Сталин подошел к громоздкому предмету, стоящему в дальнем слабоосвещенном углу кабинета. Яйцеобразный купол был покрыт синей бархатной скатертью, подаренной вождю ткачихами Трехгорки. Жестом фокусника Сталин снял покрывало.
Это была прозрачная с легким радужным свечением сфера, похожая на большой аквариум. Зеленая лампа на письменном столе светила сбоку, и по стене, как по экрану, скользили легкие фантастические тени. Вуалевые рыбки казались изящными птицами и порхающими бабочками. Водоросли походили на джунглевые заросли. Хрустальный шар с двух сторон был оправлен в червонное золото. Вставший на дыбы единорог венчал купол сферы, снизу ее поддерживал бородатый атлант. На постаменте виднелись астрологические знаки и клеймо, выведенное латинским шрифтом: «Мастер Сандивогиус из Лейдена».
Но самое удивительное – аквасфера была герметично запаяна!
– Это невероятно… Что это значит, Иосиф Виссарионович? – спросил ошарашенный Седов.
– Спросите об этом у Сандивогиуса, – хитро прищурился Сталин.
Он протянул Седову старинный трактат.
– «Вода Воскрешения», – прочел Седов готическую надпись на обложке.
– Ну, что вы скажете по поводу этого лекарства от смерти?
Седов посмотрел в узкие, непроницаемо темные глаза Сталина.

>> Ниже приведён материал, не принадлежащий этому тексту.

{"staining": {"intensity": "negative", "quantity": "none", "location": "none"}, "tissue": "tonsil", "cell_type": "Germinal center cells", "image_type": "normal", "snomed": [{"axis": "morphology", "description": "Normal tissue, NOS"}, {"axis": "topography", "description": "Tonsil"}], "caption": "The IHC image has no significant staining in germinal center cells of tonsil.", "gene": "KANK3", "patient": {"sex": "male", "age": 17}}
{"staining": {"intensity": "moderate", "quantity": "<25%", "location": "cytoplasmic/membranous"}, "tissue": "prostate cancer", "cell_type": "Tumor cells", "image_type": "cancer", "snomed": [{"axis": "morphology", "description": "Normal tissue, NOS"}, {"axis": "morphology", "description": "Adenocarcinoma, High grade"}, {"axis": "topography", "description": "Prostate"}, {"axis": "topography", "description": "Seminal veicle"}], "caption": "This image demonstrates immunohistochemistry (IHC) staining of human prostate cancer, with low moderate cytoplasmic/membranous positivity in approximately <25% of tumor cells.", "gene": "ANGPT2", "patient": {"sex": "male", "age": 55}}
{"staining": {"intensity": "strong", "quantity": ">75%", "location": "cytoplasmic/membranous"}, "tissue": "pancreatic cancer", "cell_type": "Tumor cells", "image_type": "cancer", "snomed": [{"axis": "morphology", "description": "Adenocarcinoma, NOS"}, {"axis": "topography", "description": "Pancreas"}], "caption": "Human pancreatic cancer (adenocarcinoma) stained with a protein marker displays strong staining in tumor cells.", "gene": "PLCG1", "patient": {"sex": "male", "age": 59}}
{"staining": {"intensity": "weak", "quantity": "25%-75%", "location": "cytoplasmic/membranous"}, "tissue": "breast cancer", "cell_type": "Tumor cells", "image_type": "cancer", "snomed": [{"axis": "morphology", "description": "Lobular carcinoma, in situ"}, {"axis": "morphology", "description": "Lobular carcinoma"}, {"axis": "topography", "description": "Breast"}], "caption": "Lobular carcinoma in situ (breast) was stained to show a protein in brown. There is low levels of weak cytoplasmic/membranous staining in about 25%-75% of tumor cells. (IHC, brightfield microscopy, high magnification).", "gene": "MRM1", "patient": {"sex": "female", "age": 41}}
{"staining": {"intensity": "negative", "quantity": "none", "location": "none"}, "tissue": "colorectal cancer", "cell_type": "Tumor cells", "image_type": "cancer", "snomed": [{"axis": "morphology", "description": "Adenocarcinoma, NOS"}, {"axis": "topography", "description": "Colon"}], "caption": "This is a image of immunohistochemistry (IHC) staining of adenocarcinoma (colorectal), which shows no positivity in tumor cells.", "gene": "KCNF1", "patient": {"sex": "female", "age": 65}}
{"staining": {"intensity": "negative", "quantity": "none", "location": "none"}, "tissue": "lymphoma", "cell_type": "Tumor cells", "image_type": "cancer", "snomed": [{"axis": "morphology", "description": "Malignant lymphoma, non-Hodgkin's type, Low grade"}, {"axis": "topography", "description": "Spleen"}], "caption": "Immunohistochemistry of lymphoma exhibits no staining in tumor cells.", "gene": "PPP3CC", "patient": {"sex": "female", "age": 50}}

Он все еще не видел связи между аквариумом и этим внезапным вопросом, и вдруг его осенило. Конечно же, Сталин хотел от него услышать именно это:
– Лет десять назад Советская Россия вела схожие разработки, – уверенно начал Седов. – В 1936 году НКВД поручило маршалу Тухачевскому создание секретной медицинской лаборатории этого профиля. Во главе лаборатории встал один из учеников профессора Чижевского. Насколько мне известно, ученые работали над созданием универсального лекарства из обыкновенной воды. Но вскоре лаборатория прекратила свое существование.
– А его руководитель? – лукаво спросил Сталин.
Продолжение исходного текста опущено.